= Extract =
------
British Sky Broadcasting Group (BSY) Plc could triple its debts to acquire the Italian and German pay-TV assets of 21st Century Fox Inc. without jeopardizing its investment-grade ratings, according to CreditSights Ltd.
“BSkyB’s leverage at the moment is very low, it’s comfortably within their current ratings limits,” Mary Pollock, an analyst at CreditSights, said in an interview yesterday. “People think of them as being financially conservative, but their stated target is only to remain investment grade, which gives them a lot of flexibility.”
London-based BSkyB, 39 percent owned by Fox, the U.S.-based film and television company controlled by Rupert Murdoch, said May 12 it’s in talks to take control of satellite and cable broadcasters Sky Italia and Sky Deutschland AG. (SKYD) The proposed purchase, which would be BSkyB’s largest, may cost the company 10 billion euros ($14 billion), according to people with knowledge of the matter.
The cost of insuring BSkyB debt against default has risen since Bloomberg first reported the discussions on May 9, data compiled by Bloomberg show.
The broadcaster, whose debt is rated three levels above junk by Moody’s Investors Service, Standard & Poor’s and Fitch Ratings, had net debt of 1.54 billion pounds ($2.6 billion) at the end of March and benefits from one of the lowest leverage levels in the industry.
Its ratio of net debt to earnings before interest, taxes, depreciation and amortization is 0.97, according to data compiled by Bloomberg. The burden could rise to about three if the deal goes ahead, according to estimates from Berenberg Bank.
------
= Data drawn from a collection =
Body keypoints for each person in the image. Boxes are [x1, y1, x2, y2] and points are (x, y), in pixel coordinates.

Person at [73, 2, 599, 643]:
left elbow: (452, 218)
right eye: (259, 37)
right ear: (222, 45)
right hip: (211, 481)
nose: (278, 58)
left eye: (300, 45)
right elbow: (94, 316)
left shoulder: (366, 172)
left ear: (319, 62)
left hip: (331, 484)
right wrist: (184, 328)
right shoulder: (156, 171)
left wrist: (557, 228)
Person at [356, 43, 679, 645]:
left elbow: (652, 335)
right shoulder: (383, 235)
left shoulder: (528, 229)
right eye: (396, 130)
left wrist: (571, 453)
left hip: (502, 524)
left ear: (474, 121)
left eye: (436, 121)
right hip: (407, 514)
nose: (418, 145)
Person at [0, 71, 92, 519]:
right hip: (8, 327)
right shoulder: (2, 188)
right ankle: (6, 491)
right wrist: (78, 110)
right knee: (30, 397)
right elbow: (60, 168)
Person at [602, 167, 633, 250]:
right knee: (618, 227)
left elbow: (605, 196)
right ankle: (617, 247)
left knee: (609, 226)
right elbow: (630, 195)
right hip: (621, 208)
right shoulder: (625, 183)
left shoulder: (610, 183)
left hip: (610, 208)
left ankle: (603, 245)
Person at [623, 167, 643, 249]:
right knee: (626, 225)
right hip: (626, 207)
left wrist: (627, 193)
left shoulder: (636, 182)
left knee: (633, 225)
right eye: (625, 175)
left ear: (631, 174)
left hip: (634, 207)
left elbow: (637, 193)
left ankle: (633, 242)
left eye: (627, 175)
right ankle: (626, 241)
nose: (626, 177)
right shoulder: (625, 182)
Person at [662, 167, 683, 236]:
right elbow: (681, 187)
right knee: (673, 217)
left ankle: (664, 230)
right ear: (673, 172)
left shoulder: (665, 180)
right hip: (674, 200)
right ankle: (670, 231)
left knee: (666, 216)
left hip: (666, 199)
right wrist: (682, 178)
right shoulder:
------
= Task A =
Do these statements agree with the article on BSkyB's debt? Answer yes or no for each and quote the words of the article that decide it. (i) Fox owns 39 percent of BSkyB. (ii) BSkyB's net debt at the end of March was 2.6 billion pounds. (iii) The cost of insuring BSkyB debt against default has fallen since May 9.
= Task B =
Write a continuation of the article on BSkyB's debt, starting after its final sentence.

= Written response A =
(i) Yes: "39 percent owned by Fox"
(ii) No: "had net debt of 1.54 billion pounds ($2.6 billion) at the end of March"
(iii) No: "The cost of insuring BSkyB debt against default has risen since Bloomberg first reported the discussions on May 9"

= Written response B =
That compares with an industry average of 2.3, while John Malone’s Liberty Global Plc, which is also buying European cable assets, has a debt-to-Ebitda ratio of 5.6.
While BSkyB may have more room to maneuver than its peers, the company will probably cut back on spending its cash by discontinuing share buybacks, Pollock said. The company spends 2 billion pounds a year on content and broadcast rights and reported free cash flow of 1.32 billion pounds in the year ended June last year.
“If they do it, this is a real game changer for them,” Pollock said. “They would really halt that shareholder remuneration. The U.K. pay-TV market is more mature, but they’re going to have to invest in the German and Italian markets to build a strong position and to start seeing consistent growth.”
CreditSights downgraded its recommendation on BSkyB to underperform from market perform, according to an e-mail today. Pollock said the jump in BSkyB’s swaps reflect the increased probability that a deal will be announced.
Credit-default swaps on BSkyB jumped to 79 basis points today, the highest level since June, according data compiled by Bloomberg. BSkyB bonds maturing in 2022 yielded 110 basis points more than benchmark debt yesterday, up from 91 basis points at the end of last week.
Eleanor Mills, a spokeswoman for BSkyB, said that the discussions are still preliminary and no terms have been reached, declining to comment further.
BSkyB’s bid follows an attempt by Murdoch to unite the European businesses in 2010. Murdoch, who at that time oversaw the combined News Corp. and Fox businesses, attempted to buy the remaining 61 percent of BSkyB. The bid was dropped the following year as his news operations in the U.K. came under political and public attack over phone-hacking allegations.
For that reason, the options for the current talks are more limited. Murdoch can’t let his holding in BSkyB rise above 39 percent, or he’ll trigger rules that would force him to make an offer for the entire company, something policy makers in the U.K. probably would oppose, said Sarah Simon, an analyst for Berenberg.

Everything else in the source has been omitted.